Tra il 1887 e il 1960 il Brasile accoglie oltre un milione e mezzo di emigranti italiani: uno di loro è Gino Amleto Meneghetti, che arriva da Pisa con una carriera già avviata, quella ladro professionista e diventa in breve tempo il rapinatore più ricercato del Brasile.
La sua storia straordinaria è raccontata nel libro “Il buon ladro” di Andrea Schiavon, uscito per Add Editore, in cui si ripercorre la vita di Gino: una figura eccezionale, che sembra uscita da un romanzo, un anti-eroe amato dalla povera gente.
Sbarcato in Brasile nel 1913, l’anno seguente Meneghetti sconta già la prima condanna e, colpo dopo colpo, diventa il nemico pubblico numero uno della polizia di San Paolo. Per riuscire ad arrestarlo vengono mobilitati 200 poliziotti in un’operazione clamorosa che porterà alla condanna più pesante: 43 anni di prigione. Scarcerato nel 1947 grazie a un decreto presidenziale, ormai settantenne, Gino cerca di rimanere sulla retta via, ma la libertà dura poco. Incorreggibile, al momento dell’ultimo arresto ha più di 90 anni.

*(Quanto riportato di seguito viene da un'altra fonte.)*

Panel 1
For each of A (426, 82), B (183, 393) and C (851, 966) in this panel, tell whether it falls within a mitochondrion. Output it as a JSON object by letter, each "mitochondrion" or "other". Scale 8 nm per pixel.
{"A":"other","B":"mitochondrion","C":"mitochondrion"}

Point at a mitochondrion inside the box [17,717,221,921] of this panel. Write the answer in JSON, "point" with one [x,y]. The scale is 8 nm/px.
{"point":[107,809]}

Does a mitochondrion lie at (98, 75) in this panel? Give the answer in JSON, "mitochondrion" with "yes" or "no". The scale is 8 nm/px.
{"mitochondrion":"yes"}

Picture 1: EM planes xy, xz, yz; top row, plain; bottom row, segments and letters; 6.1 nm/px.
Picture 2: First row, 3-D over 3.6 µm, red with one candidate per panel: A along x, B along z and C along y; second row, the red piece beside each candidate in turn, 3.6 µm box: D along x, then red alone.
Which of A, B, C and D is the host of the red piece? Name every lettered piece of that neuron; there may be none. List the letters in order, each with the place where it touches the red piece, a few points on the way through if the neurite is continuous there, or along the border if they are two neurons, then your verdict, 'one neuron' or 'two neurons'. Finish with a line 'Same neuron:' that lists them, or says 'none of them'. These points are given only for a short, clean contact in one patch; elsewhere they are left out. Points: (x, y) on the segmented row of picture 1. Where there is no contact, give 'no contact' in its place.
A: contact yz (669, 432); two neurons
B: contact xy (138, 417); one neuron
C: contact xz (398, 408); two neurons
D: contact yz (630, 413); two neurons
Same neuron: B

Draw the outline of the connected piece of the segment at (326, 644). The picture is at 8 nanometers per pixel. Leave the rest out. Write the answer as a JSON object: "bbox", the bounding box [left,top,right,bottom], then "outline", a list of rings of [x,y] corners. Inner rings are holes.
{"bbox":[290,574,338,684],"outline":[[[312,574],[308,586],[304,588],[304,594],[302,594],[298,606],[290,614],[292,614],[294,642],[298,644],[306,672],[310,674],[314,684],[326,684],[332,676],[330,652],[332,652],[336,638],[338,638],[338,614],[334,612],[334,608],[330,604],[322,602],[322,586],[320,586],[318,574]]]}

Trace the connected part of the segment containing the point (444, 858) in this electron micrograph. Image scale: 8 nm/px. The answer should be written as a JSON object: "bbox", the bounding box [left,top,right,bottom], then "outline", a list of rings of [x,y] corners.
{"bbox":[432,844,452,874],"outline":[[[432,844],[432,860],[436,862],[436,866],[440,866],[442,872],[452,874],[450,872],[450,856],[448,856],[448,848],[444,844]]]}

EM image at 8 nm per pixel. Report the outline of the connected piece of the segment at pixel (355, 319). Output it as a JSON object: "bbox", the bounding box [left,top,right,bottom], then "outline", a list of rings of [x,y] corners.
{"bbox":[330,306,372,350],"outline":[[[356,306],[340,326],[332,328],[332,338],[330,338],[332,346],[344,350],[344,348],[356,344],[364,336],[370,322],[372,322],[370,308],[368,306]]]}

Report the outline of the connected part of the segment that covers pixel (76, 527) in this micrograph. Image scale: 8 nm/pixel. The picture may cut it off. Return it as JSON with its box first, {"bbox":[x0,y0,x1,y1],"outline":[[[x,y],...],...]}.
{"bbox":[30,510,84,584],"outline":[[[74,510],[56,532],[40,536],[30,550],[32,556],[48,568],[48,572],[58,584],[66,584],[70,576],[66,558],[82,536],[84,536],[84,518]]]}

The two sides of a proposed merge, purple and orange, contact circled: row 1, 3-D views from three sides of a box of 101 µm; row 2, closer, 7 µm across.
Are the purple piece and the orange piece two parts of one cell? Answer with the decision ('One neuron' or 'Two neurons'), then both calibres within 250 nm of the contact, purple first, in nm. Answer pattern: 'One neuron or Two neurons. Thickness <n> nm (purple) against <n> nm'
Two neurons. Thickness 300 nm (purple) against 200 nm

Le sue fughe acrobatiche dai penitenziari, i suoi furti all’Arsenio Lupin messi sempre a segno contro i membri dell’alta società, lo fanno diventare una celebrità e gli fanno conquistare la simpatia del popolo. L’opinione pubblica, che segue le sue gesta fuori e dentro il carcere, lo ama: Meneghetti ruba solo ai ricchissimi e non minaccia mai nessuno con un’arma, ma mette a segno i suoi colpi utilizzando solo l’astuzia. Come quando svuota la casa di una baronessa e poi le lascia un biglietto firmato dove la invita a trovarsi un gioielliere migliore.
Il “buon ladro”pisano era diventato così famoso che ancora oggi alcuni ristoranti di San Paolo propongono le “lasagne alla Meneghetti”.